Transmilenio - un hijo del metro de Medellín

Existen hechos escondidos en la naturaleza de las cosas mundanas que esperan ser reveladas por aquellos que hacen las preguntas correctas. Eventos ordinarios que están demasiado embebidos dentro de nuestra cultura urbana, como por ejemplo el Transmilenio de Bogotá, tienden a quedar intocables si tan solo nos acercamos a ellos viéndolos en presente y no por medio del cómo llegaron a ser lo que son ahora. Piensa en esto. ¿Tienes un sistema de transito rápido por bus (BRT) para una ciudad de más de 8 millones de personas que actualmente presenta problemas de congestión, infraestructura y de medioambiente en vez de un sistema de transito rápido por riel o metro, una solución más eficiente en términos de capacidad, integración social y en factores medioambientales? Suena interesante, pero no del todo profundo. Uno podría decir que al final es una mejor solución para Bogotá tener un sistema BRT por sus costos financieros. De acuerdo a algunos estudios, una línea del sistema de metro cuesta 10 veces más que una de Transmilenio. Esto podría explicar muchas cosas, pero recordemos que al final esto es una decisión política, una decisión desafortunadamente tomada por unos pocos.

Enrique Peñalosa, cuando fue alcalde de Bogotá en 1998, empezó a promover la idea de construir un sistema BRT y sorprendentemente la idea de construir un metro también. Ambos sistemas fueron pensados para trabajar integralmente, el metro fue planeado para trabajar como la columna estructural del sistema y Transmilenio como un sistema de transporte complementario, como ocurre actualmente en Santiago de Chile. El problema fue la financiación del proyecto con no más de 2000 millones de dolares. El resultado no fue más que buscar el apoyo del gobierno nacional, en otras palabras el presidente de ese momento: Andrés Pastrana. Por decisión del presidente el gobierno aplicó solamente a la financiación de Transmilenio. Esta maniobra hizo que Bogotá fuese planificada como una ciudad adaptada solo para Transmilenio. Una decisión politica y personal, como lo diría el ex-presidente a la revista Esguirre.

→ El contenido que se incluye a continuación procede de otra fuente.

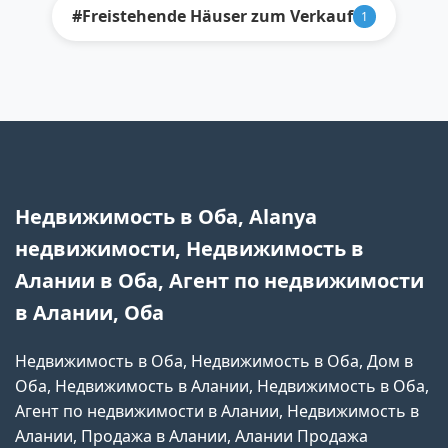
#Freistehende Häuser zum Verkauf
1
Недвижимость в Оба, Alanya
недвижимости, Недвижимость в
Алании в Оба, Агент по недвижимости
в Алании, Оба
Недвижимость в Оба, Недвижимость в Оба, Дом в
Оба, Недвижимость в Алании, Недвижимость в Оба,
Агент по недвижимости в Алании, Недвижимость в
Алании, Продажа в Алании, Алании Продажа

“Peñalosa se iba a caer de la alcaldía. Bruno Díaz y un grupo de amigos estaban recolectando firmas para tumbarlo. Yo, como Presidente, le dije: ‘tome, alcalde, el dinero para hacer Transmilenio’. Quien hizo Transmilenio fue el gobierno nacional.”

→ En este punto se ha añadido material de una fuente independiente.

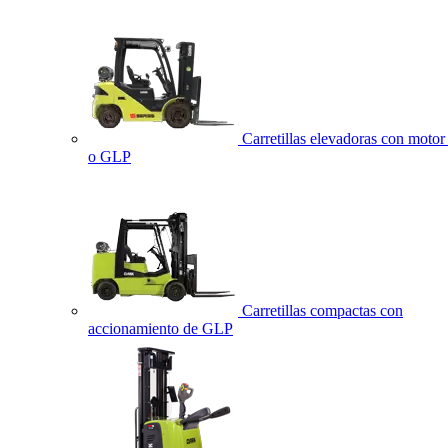
Carretillas elevadoras con motor 
o GLP
Carretillas compactas con
accionamiento de GLP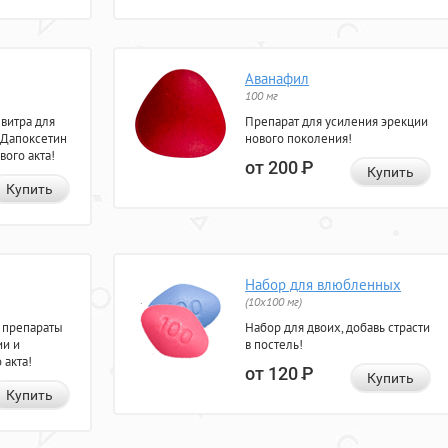
Аванафил
100 мг
евитра для
Препарат для усиления эрекции
 Дапоксетин
нового поколения!
вого акта!
от 200
Р
Купить
Купить
Набор для влюбленных
(10х100 мг)
 препараты
Набор для двоих, добавь страсти
ии и
в постель!
 акта!
от 120
Р
Купить
Купить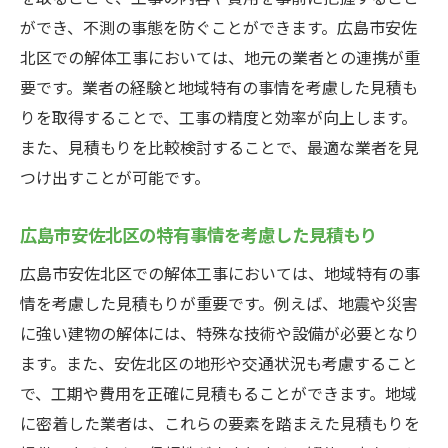
地元の業者を選ぶメリット
ができ、不測の事態を防ぐことができます。広島市安佐
無駄な作業を省いて費用を減らす
北区での解体工事においては、地元の業者との連携が重
補助金や助成金を活用する方法
要です。業者の経験と地域特有の事情を考慮した見積も
解体工事の見積もりでチェックすべきポイント
りを取得することで、工事の精度と効率が向上します。
見積もり書の正確さを確認する方法
また、見積もりを比較検討することで、最適な業者を見
隠れたコストを見逃さないためのチェック
つけ出すことが可能です。
見積もりに含まれる保障内容の確認
広島市安佐北区の特有事情を考慮した見積もり
業者とのコミュニケーションポイント
広島市安佐北区での解体工事においては、地域特有の事
契約前に確認すべき重要事項
情を考慮した見積もりが重要です。例えば、地震や災害
見積もり内容に納得できない場合の対応
に強い建物の解体には、特殊な技術や設備が必要となり
地元業者と信頼関係を築くためのステップ
ます。また、安佐北区の地形や交通状況も考慮すること
業者との初回面談でのチェックポイント
で、工期や費用を正確に見積もることができます。地域
透明なコミュニケーションの重要性
に密着した業者は、これらの要素を踏まえた見積もりを
信頼関係を構築するための方法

Y quien no hizo el metro también fue el gobierno nacional. ¿Por qué Bogotá no pudo construir un metro? Medellin ya tenía metro en esos años. Por lo cual resulta en una pregunta mucho más interesante. ¿Por qué Medellin, una capital departamental tuvo metro antes que la capital de Colombia?

He aquí algunos hechos. Al final de la presidencia de Julio Cesar Turbay en 1981 ambos Bogotá y Medellín estaban presentando sus proyectos de metro. El metro de Bogotá costaba en ese entonces 797 millones de dolares y el de Medellin 580 millones de dolares. Ambos proyectos no fueron aprobados ni desaprobados por el gobierno debido a la transición que se dió de una presidencia a la otra. Belisario Betancur un político de origen antioqueño tomó el liderazgo en 1982. Cuatro meses después de su asignación, fue aprobado por el gobierno nacional el sistema de metro de Medellin. No hubo palabra sobre el sistema de metro de Bogotá.

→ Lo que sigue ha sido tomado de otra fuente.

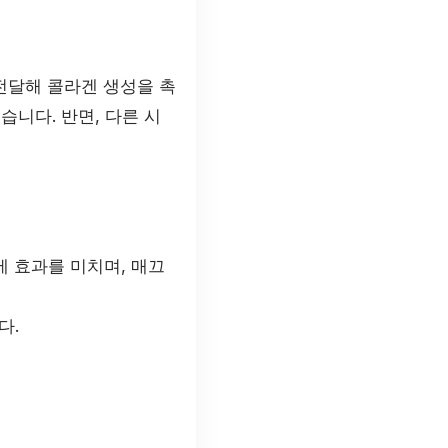
전달해 콜라겐 생성을 촉
습니다. 반면, 다른 시
 효과를 미치며, 매끄
다.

“El papel de Betancur fue absolutamente clave para que el metro se volviera realidad pues en un país presidencialista como Colombia una obra de esta envergadura nunca se define sin la venia de Palacio. […] es evidente que el presidente paisa quería pasar a la historia como el gobernante que dejó a la capital de su departamento con metro.”

Esto creó un vacío en el desarrollo de la ciudad de Bogotá y explica todo lo que está ocurriendo hoy. Cada día que pasa la construcción de un sistema de metro para Bogotá cuesta más, y con Transmilenio ocupándose de la mayoría de la capacidad del transporte público de la ciudad podría ocurrir que las cosas se pusieran peor en cualquier momento debido a la incapacidad del sistema. El hecho de que los políticos tomen decisiones de una manera tan arbitraria muestra un estado corrupto mental en donde no existe una búsqueda por un buen manejo en la distribución de los recursos estatales para el interés de la gran mayoría de ciudadanos. Debe existir una mayor participación por parte de los ciudadanos en la toma de este tipo de decisiones. Transmilenio es una consecuencia de la mente corrupta y mientras continúe ocupando la parte a la cual fue asignada el metro, no hay manera de que Bogotá pueda resolver sus problemas de medio ambiente, infraestructura y movilidad.